| Author |
Topic |
|
makimark
Starting Member
34 Posts |
Posted - 2003-03-20 : 02:40:52
|
| HiWe are having to import (db to db) data from a live system to fact tables in a data warehouse. The amount of data is vast, 1 million records + at a time.The questions is about efficiency - would it be better to truncate the fact tables first and copy in the new data, or to do a compare from a temp table and only copy in the new or changed data. The data is processed into cubes afterwards.thanksMark |
|
|
chadmat
The Chadinator
1974 Posts |
Posted - 2003-03-20 : 11:54:36
|
| Neither.
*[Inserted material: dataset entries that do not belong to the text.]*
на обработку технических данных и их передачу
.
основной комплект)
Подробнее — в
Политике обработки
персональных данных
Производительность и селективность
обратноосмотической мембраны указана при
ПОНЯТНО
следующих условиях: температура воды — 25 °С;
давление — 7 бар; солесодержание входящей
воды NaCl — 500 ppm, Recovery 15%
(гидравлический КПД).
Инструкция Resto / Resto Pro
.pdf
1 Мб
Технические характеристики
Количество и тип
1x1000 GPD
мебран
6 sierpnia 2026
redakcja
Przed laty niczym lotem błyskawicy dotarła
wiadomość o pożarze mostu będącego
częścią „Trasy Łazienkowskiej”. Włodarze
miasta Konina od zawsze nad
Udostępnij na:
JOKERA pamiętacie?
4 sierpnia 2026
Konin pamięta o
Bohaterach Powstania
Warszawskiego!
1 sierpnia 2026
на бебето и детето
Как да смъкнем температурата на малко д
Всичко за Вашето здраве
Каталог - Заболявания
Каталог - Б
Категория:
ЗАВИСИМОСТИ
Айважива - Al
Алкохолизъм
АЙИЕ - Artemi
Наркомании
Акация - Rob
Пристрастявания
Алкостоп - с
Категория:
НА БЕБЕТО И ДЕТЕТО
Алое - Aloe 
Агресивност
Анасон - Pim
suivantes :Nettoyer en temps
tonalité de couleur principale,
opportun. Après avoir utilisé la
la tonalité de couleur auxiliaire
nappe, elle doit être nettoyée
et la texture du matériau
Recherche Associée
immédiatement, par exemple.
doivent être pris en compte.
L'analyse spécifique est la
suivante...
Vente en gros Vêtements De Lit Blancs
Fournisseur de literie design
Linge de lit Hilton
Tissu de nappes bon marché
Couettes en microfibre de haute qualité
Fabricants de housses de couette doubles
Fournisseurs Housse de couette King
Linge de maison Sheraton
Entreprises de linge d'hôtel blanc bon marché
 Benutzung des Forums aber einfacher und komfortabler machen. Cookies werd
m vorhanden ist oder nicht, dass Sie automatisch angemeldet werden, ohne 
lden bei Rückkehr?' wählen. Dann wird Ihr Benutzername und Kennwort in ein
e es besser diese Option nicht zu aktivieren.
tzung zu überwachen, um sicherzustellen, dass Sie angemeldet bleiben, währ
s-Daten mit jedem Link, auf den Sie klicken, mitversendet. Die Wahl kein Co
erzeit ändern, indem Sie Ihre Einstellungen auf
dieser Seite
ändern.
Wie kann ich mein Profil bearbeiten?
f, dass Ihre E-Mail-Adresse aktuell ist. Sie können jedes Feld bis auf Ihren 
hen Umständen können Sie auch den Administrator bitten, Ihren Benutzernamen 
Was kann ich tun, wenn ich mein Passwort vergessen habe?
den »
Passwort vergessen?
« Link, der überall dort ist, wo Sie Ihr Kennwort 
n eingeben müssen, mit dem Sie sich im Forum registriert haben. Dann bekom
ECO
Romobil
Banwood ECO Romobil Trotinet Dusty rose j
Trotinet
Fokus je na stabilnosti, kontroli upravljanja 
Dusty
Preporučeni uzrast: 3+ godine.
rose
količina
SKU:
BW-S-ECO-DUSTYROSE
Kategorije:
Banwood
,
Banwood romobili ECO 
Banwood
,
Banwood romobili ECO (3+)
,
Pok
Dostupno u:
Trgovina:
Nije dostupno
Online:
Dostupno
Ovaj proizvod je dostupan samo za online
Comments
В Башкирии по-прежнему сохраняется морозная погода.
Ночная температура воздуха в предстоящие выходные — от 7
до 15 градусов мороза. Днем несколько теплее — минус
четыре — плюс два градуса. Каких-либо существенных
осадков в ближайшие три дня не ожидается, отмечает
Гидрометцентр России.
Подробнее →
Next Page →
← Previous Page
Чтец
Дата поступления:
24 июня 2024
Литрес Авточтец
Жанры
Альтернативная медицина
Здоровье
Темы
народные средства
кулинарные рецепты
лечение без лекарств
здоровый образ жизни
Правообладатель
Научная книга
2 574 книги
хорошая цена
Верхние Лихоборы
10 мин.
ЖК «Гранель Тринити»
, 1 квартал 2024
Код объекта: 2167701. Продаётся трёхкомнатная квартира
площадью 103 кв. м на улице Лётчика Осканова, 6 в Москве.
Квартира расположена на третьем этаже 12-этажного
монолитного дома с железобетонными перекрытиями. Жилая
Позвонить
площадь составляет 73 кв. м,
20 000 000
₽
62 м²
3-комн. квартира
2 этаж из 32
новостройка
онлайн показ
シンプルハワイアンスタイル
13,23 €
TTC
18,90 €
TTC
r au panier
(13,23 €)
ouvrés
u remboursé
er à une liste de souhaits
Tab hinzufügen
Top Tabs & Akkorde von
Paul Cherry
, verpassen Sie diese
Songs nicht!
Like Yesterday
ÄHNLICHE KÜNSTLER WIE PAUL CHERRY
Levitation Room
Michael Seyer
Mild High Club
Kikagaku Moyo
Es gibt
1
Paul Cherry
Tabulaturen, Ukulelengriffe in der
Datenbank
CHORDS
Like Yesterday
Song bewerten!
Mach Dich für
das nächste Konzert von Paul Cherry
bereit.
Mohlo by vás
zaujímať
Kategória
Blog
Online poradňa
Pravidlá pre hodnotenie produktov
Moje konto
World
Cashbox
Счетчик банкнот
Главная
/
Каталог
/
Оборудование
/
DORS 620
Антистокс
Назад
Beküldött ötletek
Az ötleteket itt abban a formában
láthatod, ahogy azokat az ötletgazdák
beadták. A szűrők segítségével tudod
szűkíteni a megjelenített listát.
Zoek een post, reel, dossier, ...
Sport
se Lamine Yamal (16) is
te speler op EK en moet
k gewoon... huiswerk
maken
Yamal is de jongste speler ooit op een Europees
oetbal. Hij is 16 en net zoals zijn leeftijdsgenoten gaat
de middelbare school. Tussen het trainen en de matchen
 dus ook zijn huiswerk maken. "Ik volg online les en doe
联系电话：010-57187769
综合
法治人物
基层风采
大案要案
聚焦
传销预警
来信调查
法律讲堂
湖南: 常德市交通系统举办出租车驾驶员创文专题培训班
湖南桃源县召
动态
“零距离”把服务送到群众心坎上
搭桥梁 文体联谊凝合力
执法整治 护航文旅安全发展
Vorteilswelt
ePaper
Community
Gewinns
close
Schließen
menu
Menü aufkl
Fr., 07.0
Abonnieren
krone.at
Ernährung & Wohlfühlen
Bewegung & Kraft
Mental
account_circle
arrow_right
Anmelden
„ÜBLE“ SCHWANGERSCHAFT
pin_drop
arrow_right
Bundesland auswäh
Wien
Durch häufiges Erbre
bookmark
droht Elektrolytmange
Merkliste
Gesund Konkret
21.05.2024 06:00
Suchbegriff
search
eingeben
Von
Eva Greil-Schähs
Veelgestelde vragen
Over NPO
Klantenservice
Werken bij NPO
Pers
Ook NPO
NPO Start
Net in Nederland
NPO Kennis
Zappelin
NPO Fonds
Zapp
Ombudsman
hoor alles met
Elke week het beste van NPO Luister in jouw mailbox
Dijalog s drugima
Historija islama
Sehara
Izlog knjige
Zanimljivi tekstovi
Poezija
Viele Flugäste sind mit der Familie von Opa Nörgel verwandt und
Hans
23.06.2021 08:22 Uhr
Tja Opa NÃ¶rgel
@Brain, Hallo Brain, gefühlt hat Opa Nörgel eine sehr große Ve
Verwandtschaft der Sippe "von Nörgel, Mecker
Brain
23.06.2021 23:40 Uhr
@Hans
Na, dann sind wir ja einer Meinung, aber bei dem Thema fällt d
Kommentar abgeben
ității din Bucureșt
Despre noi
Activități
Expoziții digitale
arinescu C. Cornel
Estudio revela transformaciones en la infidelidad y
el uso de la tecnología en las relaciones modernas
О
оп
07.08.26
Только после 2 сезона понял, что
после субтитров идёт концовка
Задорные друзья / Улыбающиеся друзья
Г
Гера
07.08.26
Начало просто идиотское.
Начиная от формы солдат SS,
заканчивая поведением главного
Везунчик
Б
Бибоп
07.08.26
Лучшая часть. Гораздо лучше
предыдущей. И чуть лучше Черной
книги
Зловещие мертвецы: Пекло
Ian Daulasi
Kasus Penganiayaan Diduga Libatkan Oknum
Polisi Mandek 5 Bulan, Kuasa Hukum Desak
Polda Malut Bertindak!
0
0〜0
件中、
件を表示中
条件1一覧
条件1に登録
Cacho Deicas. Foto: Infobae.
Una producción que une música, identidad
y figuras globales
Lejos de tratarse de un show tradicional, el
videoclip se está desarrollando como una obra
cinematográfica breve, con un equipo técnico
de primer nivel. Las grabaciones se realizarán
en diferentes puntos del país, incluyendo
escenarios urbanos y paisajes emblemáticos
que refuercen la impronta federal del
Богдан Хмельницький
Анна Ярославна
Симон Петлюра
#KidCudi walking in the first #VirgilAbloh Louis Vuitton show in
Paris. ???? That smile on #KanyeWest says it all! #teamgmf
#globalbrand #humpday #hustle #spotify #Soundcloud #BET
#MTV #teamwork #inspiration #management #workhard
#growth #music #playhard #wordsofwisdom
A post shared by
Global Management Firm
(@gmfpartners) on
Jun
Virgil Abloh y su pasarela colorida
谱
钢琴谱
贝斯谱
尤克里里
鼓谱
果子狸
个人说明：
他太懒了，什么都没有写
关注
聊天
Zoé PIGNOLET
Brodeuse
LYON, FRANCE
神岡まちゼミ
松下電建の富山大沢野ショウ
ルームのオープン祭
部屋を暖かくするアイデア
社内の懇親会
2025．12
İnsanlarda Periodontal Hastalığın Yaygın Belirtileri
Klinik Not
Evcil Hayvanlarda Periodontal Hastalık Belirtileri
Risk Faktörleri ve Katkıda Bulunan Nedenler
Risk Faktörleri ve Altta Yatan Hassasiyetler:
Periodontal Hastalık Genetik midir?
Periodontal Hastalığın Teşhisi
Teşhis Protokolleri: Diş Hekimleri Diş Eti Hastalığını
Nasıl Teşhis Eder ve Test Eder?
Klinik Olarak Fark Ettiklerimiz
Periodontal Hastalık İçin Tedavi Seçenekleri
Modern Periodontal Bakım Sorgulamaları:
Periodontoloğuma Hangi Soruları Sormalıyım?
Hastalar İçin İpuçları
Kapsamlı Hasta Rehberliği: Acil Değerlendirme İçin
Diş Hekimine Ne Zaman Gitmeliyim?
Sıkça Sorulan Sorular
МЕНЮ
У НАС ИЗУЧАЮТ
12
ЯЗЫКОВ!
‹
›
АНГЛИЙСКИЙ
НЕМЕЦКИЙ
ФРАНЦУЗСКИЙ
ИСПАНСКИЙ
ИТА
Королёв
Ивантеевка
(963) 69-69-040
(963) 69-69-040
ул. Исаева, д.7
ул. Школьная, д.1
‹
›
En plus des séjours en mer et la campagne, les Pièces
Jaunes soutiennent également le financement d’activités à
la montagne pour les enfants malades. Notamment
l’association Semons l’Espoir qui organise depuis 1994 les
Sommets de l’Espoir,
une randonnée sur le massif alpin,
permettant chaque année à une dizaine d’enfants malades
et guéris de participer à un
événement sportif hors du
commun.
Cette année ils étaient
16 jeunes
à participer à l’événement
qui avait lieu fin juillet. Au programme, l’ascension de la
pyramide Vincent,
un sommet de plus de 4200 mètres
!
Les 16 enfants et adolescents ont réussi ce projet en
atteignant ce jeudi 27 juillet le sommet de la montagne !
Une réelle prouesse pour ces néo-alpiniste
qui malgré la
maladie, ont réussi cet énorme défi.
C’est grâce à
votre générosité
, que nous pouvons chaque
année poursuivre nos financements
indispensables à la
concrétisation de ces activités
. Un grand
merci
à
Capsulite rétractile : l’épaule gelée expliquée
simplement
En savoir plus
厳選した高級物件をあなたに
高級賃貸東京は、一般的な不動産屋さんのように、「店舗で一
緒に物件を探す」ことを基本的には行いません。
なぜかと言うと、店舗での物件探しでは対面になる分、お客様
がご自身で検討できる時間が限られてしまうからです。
Add a timestamp to the data, then only import data that has a timestamp later than the last import.-Chad |
 |
|
|
lee_h
Starting Member
36 Posts |
Posted - 2003-03-20 : 22:27:35
|
| could you expand on this please, I've never used the timestamp datatype before so don't know how it works.if I have the following 2 tablescreate table t_load (t_key integer, t_data varchar(5), t_stamp timestamp)create table t_fact (t_key integer, t_data varchar(5), t_stamp timestamp)On day 1, I load the following data into t_load (from a text file)1, "aaa"2, "bbb"I then execute a query that inserts the new data into t_factOn day 2, I truncate t_load and load the new text file which now contains the following data1, "aaa"2, "bbb"3, "ccc"I then execute the query that inserts the new data (3, "ccc"). What should this query look like? Or have I missed something in the table creation? |
 |
|
|
byrmol
Shed Building SQL Farmer
1591 Posts |
Posted - 2003-03-20 : 23:43:00
|
| Why would you not just load the text file into the t_fact as well. Nothing is faster for moving data than BCP...DavidM"SQL-3 is an abomination.." |
 |
|
|
lee_h
Starting Member
36 Posts |
Posted - 2003-03-20 : 23:48:37
|
| because I only want to add the new row (3, "ccc") into the fact table.Day 3 may only have the following data in it3, "ccc"4, "ddd"5, "eee"My fact table at the end of day 3 should have (and only have) 5 rows in it.I use bcp to pull in the text file. |
 |
|
|
robvolk
Most Valuable Yak
15732 Posts |
Posted - 2003-03-20 : 23:58:35
|
| You can do that in one of two ways:INSERT INTO t_factSELECT L.* FROM t_load L LEFT JOIN t_fact F ON L.t_key=F.t_keyWHERE F.t_key IS NULL...or...DELETE L FROM t_load L INNER JOIN t_fact F ON L.t_key=F.t_keyINSERT INTO t_fact SELECT * FROM t_load |
 |
|
|
lee_h
Starting Member
36 Posts |
Posted - 2003-03-21 : 00:09:00
|
| Cheers robvolk, that's the way it works at the moment. The thing that prompted me was chadmat's reply to the original question. |
 |
|
|
byrmol
Shed Building SQL Farmer
1591 Posts |
Posted - 2003-03-21 : 02:18:15
|
| Lee,Your inital question was about efficency. It depends on the number of "new" rows that have to be inserted. If there a millions of "new" rows then in my experience BCP OUT then BCP IN outperforms a SELECT..INSERT statement every time...1) Truncate t_Load2) BCP into t_Load from the text file3) BCP out the "new" rows using Rob's SELECT query into a text file4) BCP IN this "new" text file to t_factI recently had to de-sensitise a 15 million row Client table on a copy of our production DB. The requirement was easy enough, I simple had to change the Client's name to all X's.. Original I thought I'll just run an UPDATE statement.... So I let the query rip and went to lunch ... I came back in an hour and half later (Two for Tuesday at the local) and the damn thing is still going... I cancelled the query and that took another 30 minutes.. So I drop FK's, BCP OUT the table (3 minutes), truncate table (3 seconds), and then BCP IN (6 minutes), then reapply the FK's.. All up about 15 minutes. DavidM"SQL-3 is an abomination.." |
 |
|
|
jsmith8858
Dr. Cross Join
7423 Posts |
Posted - 2003-03-21 : 08:56:52
|
David -- I hope the client names weren't the primary key of that table or foreign keys in others !! - Jeff |
 |
|
|
|